Monday, June 27, 2005

Crying women

In college, Chris, Ajay, and Phil had a club called FLEE. It may have stood for something, but I don't remember if it did. This club bonded them together at its inception as sophomore males who took the opportunity to flee situations where women were overly emotional, especially when they were crying. By the middle of our junior year, Chris and Ajay had learned a thing or two by living with me and my depression. They learned to stay instead of flee. One day I started talking to them and crying, a normal occurrence, and they both just listened and nodded their heads. Then Ajay bravely slung his arm over my shoulder. At that moment Chris and I caught each others' eyes and started giggling. It was a preposterous moment. How could the founder of FLEE have become such a good listener? It was beautiful and hilarious.

It took Phil several years of marriage to really get good and responding to the cry. He gave up fleeing long ago. Here are the rules: 1. Be like Amy Hudkins. That means: Just listen quietly. 2. Don't try to problem solve unless advice is solicited. 3. Tell me everything is going to be okay. 4. At the beginning of the crying, don't try to make me laugh. Phil handles general crying like a pro. General crying is when you are crying over something other than your partner. He can see that I am being irrational and that I will move past it soon enough. I admit that I am being a little nutso.

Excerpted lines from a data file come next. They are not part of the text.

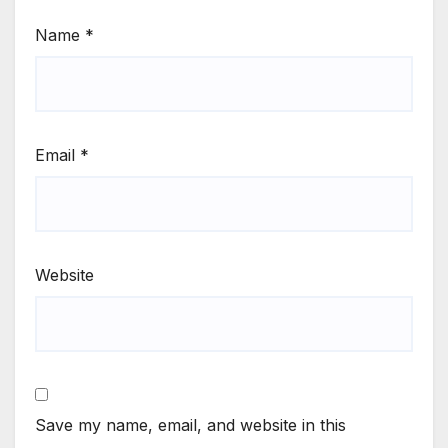
Name
*
Email
*
Website
Save my name, email, and website in this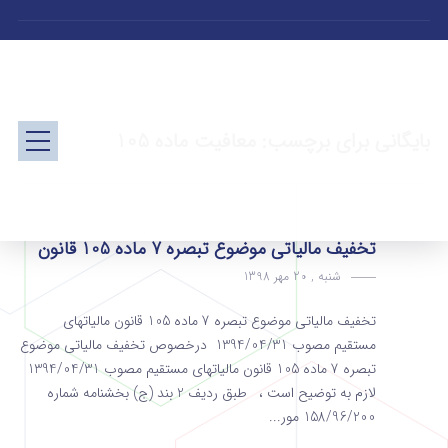
بایگانی برای برچسب: معافیت ماده 105
تخفیف مالیاتی موضوع تبصره 7 ماده 105 قانون
شنبه , 20 مهر 1398
تخفیف مالیاتی موضوع تبصره 7 ماده 105 قانون مالیاتهای
مستقیم مصوب 1394/04/31 درخصوص تخفیف مالیاتی موضوع
تبصره 7 ماده 105 قانون مالیاتهای مستقیم مصوب 1394/04/31
لازم به توضیح است ، طبق ردیف 2 بند (ج) بخشنامه شماره
158/96/200 مور...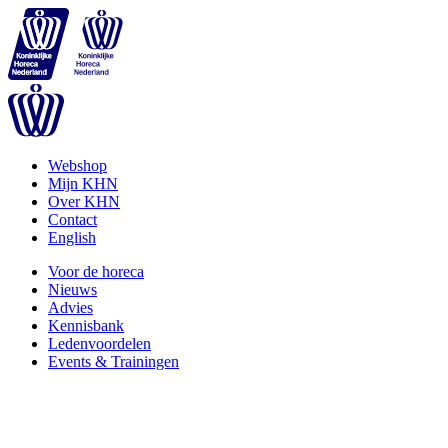
Webshop
Mijn KHN
Over KHN
Contact
English
Voor de horeca
Nieuws
Advies
Kennisbank
Ledenvoordelen
Events & Trainingen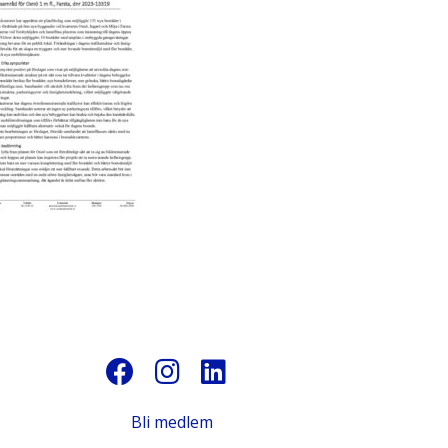
Bli medlem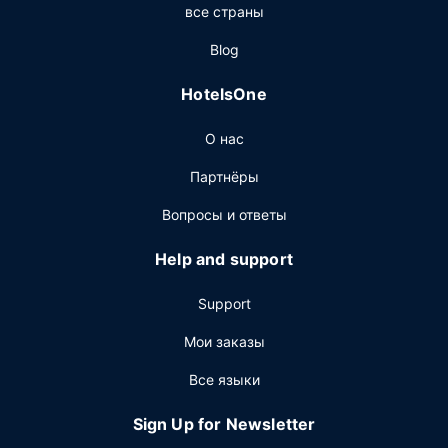
все страны
Бесплатный завтрак (шведский стол) предлагается
ежедневно с 7:00 до 10:00.
Blog
Другие особенности
HotelsOne
Для удобства гостей предоставляется следующее:
ускоренная регистрация при отъезде, круглосуточная
О нас
работа стойки регистрации и хранение багажа.
Предоставляется бесплатная самостоятельная
Партнёры
парковка.
Вопросы и ответы
Help and support
Support
Мои заказы
Все языки
Sign Up for Newsletter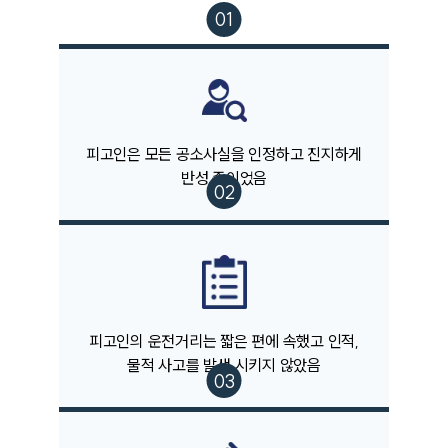
피고인은 모든 공소사실을 인정하고 진지하게
반성 중이었음
팀소개
팀소개
대륜의 강점
오시는 길
글로벌 파트너 로펌
고객의 소리
피고인의 운전거리는 짧은 편에 속했고 인적,
통합검색
물적 사고를 발생 시키지 않았음
AI대륜
업무사례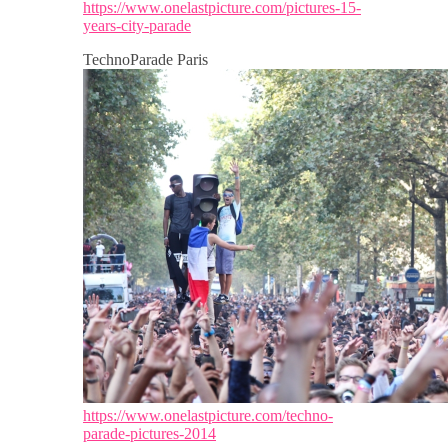
https://www.onelastpicture.com/pictures-15-
years-city-parade
TechnoParade Paris
https://www.onelastpicture.com/techno-
parade-pictures-2014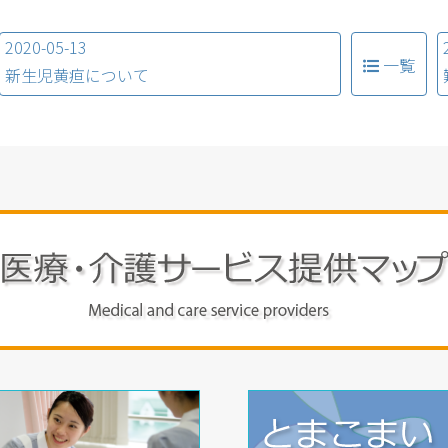
2020-05-13
一覧
新生児黄疸について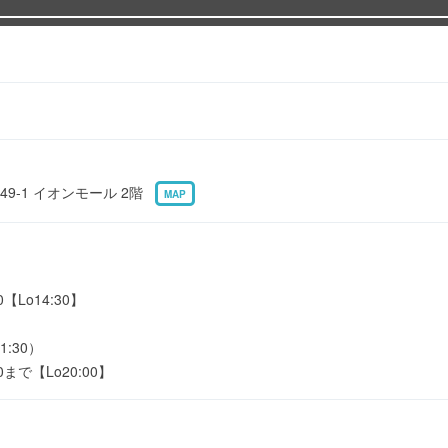
9-1 イオンモール 2階
MAP
【Lo14:30】
1:30）
0まで【Lo20:00】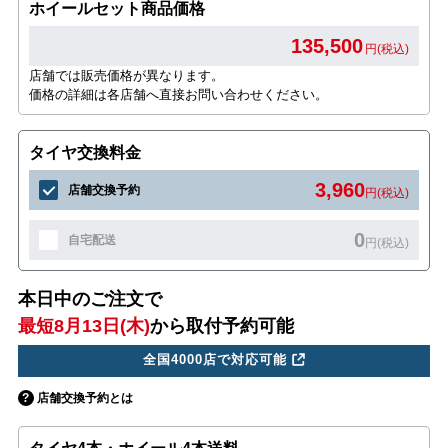
ホイールセット商品価格
135,500
円(税込)
店舗では販売価格が異なります。
価格の詳細は各店舗へ直接お問い合わせください。
タイヤ交換料金
3,960
店舗交換予約
円(税込)
0
自宅配送
円(税込)
本日中のご注文で
最短8月13日(木)
から取付予約可能
全国4000店で対応可能
店舗交換予約とは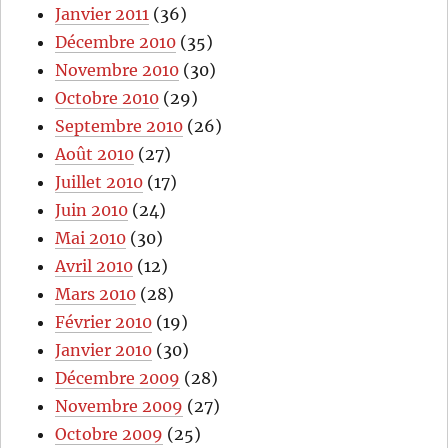
Janvier 2011
(36)
Décembre 2010
(35)
Novembre 2010
(30)
Octobre 2010
(29)
Septembre 2010
(26)
Août 2010
(27)
Juillet 2010
(17)
Juin 2010
(24)
Mai 2010
(30)
Avril 2010
(12)
Mars 2010
(28)
Février 2010
(19)
Janvier 2010
(30)
Décembre 2009
(28)
Novembre 2009
(27)
Octobre 2009
(25)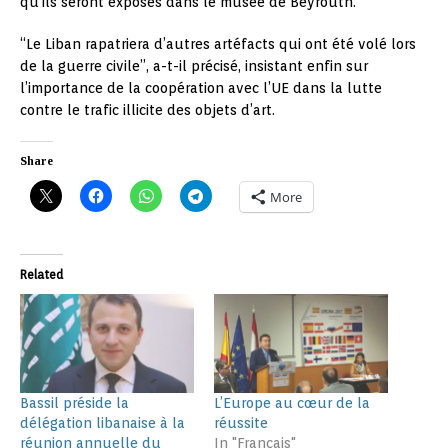
qu’ils seront exposés dans le musée de Beyrouth.
“Le Liban rapatriera d’autres artéfacts qui ont été volé lors
de la guerre civile”, a-t-il précisé, insistant enfin sur
l’importance de la coopération avec l’UE dans la lutte
contre le trafic illicite des objets d’art.
Share
More
Related
Bassil préside la
L’Europe au cœur de la
délégation libanaise à la
réussite
réunion annuelle du
In "Français"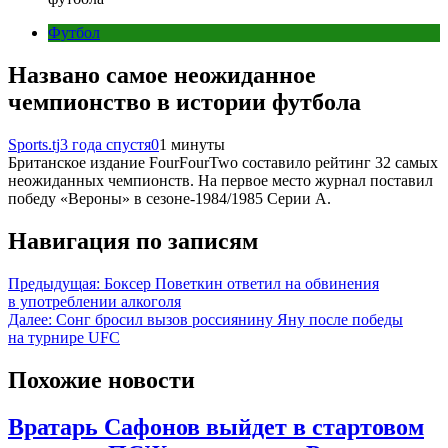
Футбол
Названо самое неожиданное
чемпионство в истории футбола
Sports.tj
3 года спустя
0
1 минуты
Британское издание FourFourTwo составило рейтинг 32 самых
неожиданных чемпионств. На первое место журнал поставил
победу «Вероны» в сезоне-1984/1985 Серии А.
Навигация по записям
Предыдущая:
Боксер Поветкин ответил на обвинения
в употреблении алкоголя
Далее:
Сонг бросил вызов россиянину Яну после победы
на турнире UFC
Похожие новости
Вратарь Сафонов выйдет в стартовом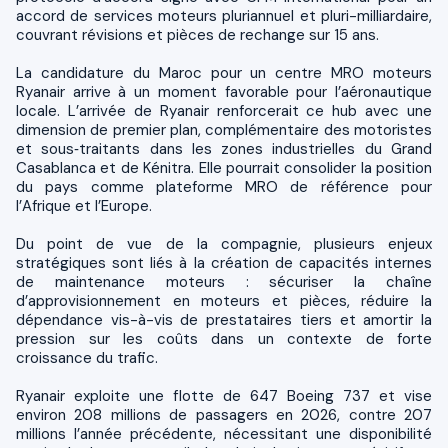
accord de services moteurs pluriannuel et pluri-milliardaire,
couvrant révisions et pièces de rechange sur 15 ans.
La candidature du Maroc pour un centre MRO moteurs
Ryanair arrive à un moment favorable pour l’aéronautique
locale. L’arrivée de Ryanair renforcerait ce hub avec une
dimension de premier plan, complémentaire des motoristes
et sous‑traitants dans les zones industrielles du Grand
Casablanca et de Kénitra. Elle pourrait consolider la position
du pays comme plateforme MRO de référence pour
l’Afrique et l’Europe.
Du point de vue de la compagnie, plusieurs enjeux
stratégiques sont liés à la création de capacités internes
de maintenance moteurs : sécuriser la chaîne
d’approvisionnement en moteurs et pièces, réduire la
dépendance vis-à-vis de prestataires tiers et amortir la
pression sur les coûts dans un contexte de forte
croissance du trafic.
Ryanair exploite une flotte de 647 Boeing 737 et vise
environ 208 millions de passagers en 2026, contre 207
millions l’année précédente, nécessitant une disponibilité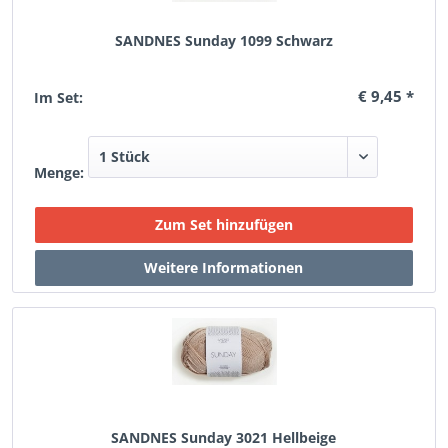
SANDNES Sunday 1099 Schwarz
€ 9,45 *
Im Set:
Menge:
SANDNES Sunday 3021 Hellbeige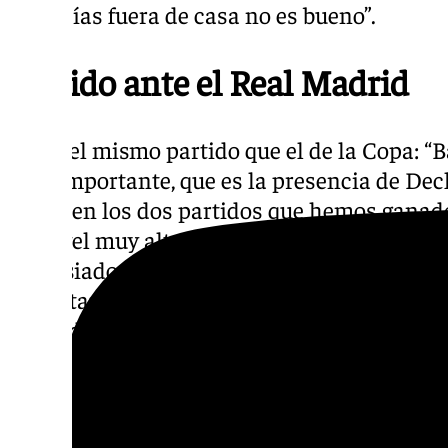
siete días fuera de casa no es bueno”.
Partido ante el Real Madrid
No es el mismo partido que el de la Copa: “
muy importante, que es la presencia de Deck
Y, que en los dos partidos que hemos ganado
un nivel muy alto Hezonja, no jugó en la Su
demasiado acertado en la Copa del Rey. So
importantes para ellos y marcan el transcur
Madrid, seguro. Diferenciales para lo que v
respecto a encuentros anteriores”.
“Nosotros no pensamos en eso. Lo que tene
tenemos que hacer. Desde hace más de dos a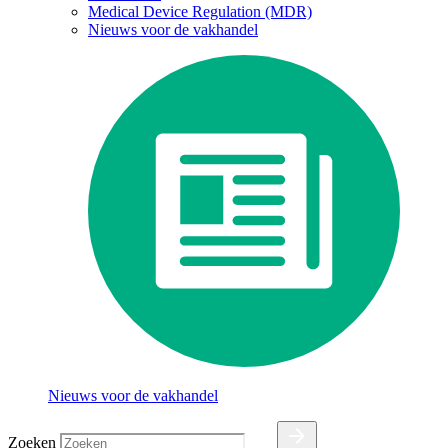
Medical Device Regulation (MDR)
Nieuws voor de vakhandel
Nieuws voor de vakhandel
Zoeken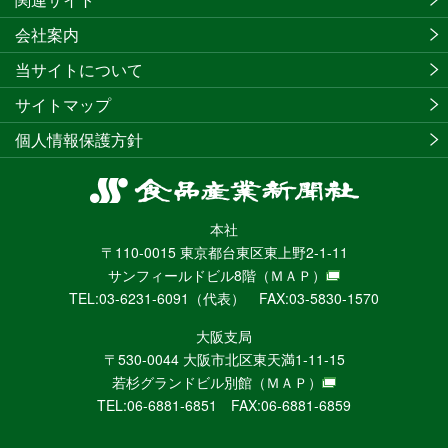
会社案内
当サイトについて
サイトマップ
個人情報保護方針
食
品
本社
産
〒110-0015 東京都台東区東上野2-1-11
業
サンフィールドビル8階
（ＭＡＰ）
新
TEL:03-6231-6091（代表） FAX:03-5830-1570
聞
社
大阪支局
ニ
〒530-0044 大阪市北区東天満1-11-15
ュ
若杉グランドビル別館
（ＭＡＰ）
ー
TEL:06-6881-6851 FAX:06-6881-6859
ス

But what are a girl and boy to do when there is more to it? Today I blew up at Phil over a juice box. A Welch's Fruit Punch juice box. I was wrong. I yelled and then cried. I felt like a crazy person and I was acting like a crazy person. I screwed up.

Yet, I think there was a tiny grain of rational thought in what I was saying (yelling) and some reasonable emotion in what I was feeling (blubbering). How is a woman to get her feelings and rational points across when she is a screaming banshee? When I lose it with Phil, he shuts down. He is probably right to do so. Then all is lost. I am a maniac, he is spinning and needs some ice cream from the carton to calm himself, and we get nowhere.

I need to calm down. I need to speak up more often. I need to avoid the volcano and the downpour and keep the emotion. I need to share it in an honest way. Please, Lord, help me to do this.